LESETEXT:
2. Juni 2014
Dieses kleine Radio der Firma Grundig, welches hauptsächlich als Zweitgerät für den Betrieb in der Küche Verwendung fand, war eine Antwort auf die erfolgreiche Philetta-Serie von Philips. Der Grundig 97 war sehr beliebt und wurde in großen Stückzahlen als kostengünstiges Massenprodukt gebaut. Der hier vorgestellte Grundig 97 S ist eine Variante für den schwedischen Markt und schaltungstechnisch mit dem Grundig 97 identisch. Es gibt in der schwedischen Variante offenbar nur ein paar Sicherungen mehr und die Beschriftung auf der Rückseite und auf dem Skalenglas ist selbstverständlich für den schwedischen Markt angepasst. Die Reparatur und Restaurierung bestand hauptsächlich aus den üblichen Kleinigkeiten, die in iher Summe allerdings recht zeitaufwändig waren.
Der Grundig 97 gehörte zu den teuersten kleinen Radios, welche Grundig im Sortiment hatte. Das Radio kann mit einem Netztrafo, Klangreglertasten und einem Magischen Auge aufwarten. Die Röhrenbestückung entsprach dem eines großen Radios für das Wohnzimmer: ECC85, ECH81, EF89, EABC80, EL84, EM84. Selbsverständlich konnte es neben LMK (Langwelle, Mittelwelle, Kurzwelle) auch UKW, welche erst 1955/1956 in Schweden eingeführt wurde. Die Netzgleichrichtung übernahm ein Selenbrückengleichrichter in Flachbauform. Der Listenpreis entsprach in etwa der einer Philitta von Philips.
Weiterführende Links:
– Reparaturverlauf im Wumpus-Gollum-Forum mit noch mehr Bildern –
– Technische Daten auf Radiomuseum.org –
– Schaltbild und Abgleichplan des Grundig 97 S oder Grundig 97 –
Ziel der Restaurierung: Bei der Restaurierung ging es mir um den weitgehenden Erhalt des Originalzustandes. Deshalb wurden defekte Bauteile nicht entfernt, sondern einseitig abgelötet und im Gerät ohne Funktion belassen. Das tut dem Radio nicht weh, aber nachfolgende Generationen werden in einer fernen Zukunft vielleicht froh sein die seltene Gelegenheit zu haben die alten, ursprünglich eingesetzten Bauteile untersuchen zu können. Irgendwann wird es kaum noch ein altes Radio geben, das noch weitgehend dem Original entspricht. Da nutzt es auch nichts der Optik wegen neue Kunststofffolienkondensatoren in die Papprohre der alten Kondensatoren verstecken zu wollen.

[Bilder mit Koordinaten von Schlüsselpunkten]
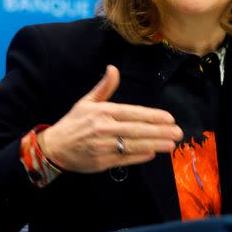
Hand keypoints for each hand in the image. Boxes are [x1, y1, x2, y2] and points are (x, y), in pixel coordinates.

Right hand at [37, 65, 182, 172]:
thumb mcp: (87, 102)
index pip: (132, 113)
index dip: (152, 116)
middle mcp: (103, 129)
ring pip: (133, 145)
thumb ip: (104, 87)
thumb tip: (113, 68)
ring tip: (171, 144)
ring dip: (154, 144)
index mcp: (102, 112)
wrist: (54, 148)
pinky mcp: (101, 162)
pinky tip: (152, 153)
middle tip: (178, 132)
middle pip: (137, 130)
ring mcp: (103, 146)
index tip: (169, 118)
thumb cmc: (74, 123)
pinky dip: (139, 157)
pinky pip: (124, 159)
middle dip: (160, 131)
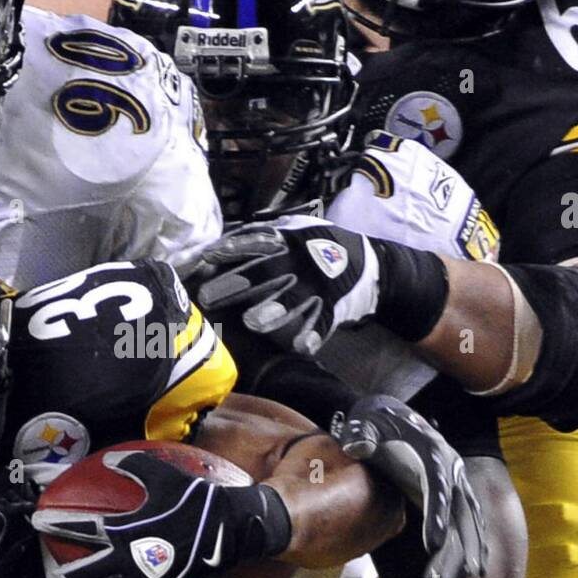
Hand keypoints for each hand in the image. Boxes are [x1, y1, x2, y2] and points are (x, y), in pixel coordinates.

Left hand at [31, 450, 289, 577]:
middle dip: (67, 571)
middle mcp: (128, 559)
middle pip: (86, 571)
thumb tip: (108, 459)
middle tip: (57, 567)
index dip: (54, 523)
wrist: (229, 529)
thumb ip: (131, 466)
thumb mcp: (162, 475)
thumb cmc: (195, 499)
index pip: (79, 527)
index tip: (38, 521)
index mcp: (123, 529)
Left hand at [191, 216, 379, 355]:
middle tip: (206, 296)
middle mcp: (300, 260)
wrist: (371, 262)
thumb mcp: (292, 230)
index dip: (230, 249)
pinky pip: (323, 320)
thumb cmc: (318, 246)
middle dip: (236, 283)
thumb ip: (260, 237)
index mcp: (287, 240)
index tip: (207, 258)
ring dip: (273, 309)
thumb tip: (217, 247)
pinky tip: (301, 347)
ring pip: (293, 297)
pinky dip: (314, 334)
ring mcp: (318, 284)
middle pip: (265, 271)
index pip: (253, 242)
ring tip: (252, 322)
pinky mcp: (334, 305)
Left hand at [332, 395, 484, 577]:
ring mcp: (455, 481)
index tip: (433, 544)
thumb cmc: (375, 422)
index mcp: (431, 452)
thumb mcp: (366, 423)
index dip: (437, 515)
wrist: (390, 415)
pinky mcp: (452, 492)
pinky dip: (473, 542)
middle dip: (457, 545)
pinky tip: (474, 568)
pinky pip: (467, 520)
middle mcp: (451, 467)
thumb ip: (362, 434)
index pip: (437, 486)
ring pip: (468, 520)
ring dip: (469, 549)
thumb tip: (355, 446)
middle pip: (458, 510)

ARBEITSAUFTRAG: Schreiben Sie aus dem Text über das Radio Grundig 97 alles von „Der Grundig 97 gehörte“ bis hinunter zu „Philitta von Philips.“ wortgetreu ab.

ANTWORT:
Der Grundig 97 gehörte zu den teuersten kleinen Radios, welche Grundig im Sortiment hatte. Das Radio kann mit einem Netztrafo, Klangreglertasten und einem Magischen Auge aufwarten. Die Röhrenbestückung entsprach dem eines großen Radios für das Wohnzimmer: ECC85, ECH81, EF89, EABC80, EL84, EM84. Selbsverständlich konnte es neben LMK (Langwelle, Mittelwelle, Kurzwelle) auch UKW, welche erst 1955/1956 in Schweden eingeführt wurde. Die Netzgleichrichtung übernahm ein Selenbrückengleichrichter in Flachbauform. Der Listenpreis entsprach in etwa der einer Philitta von Philips.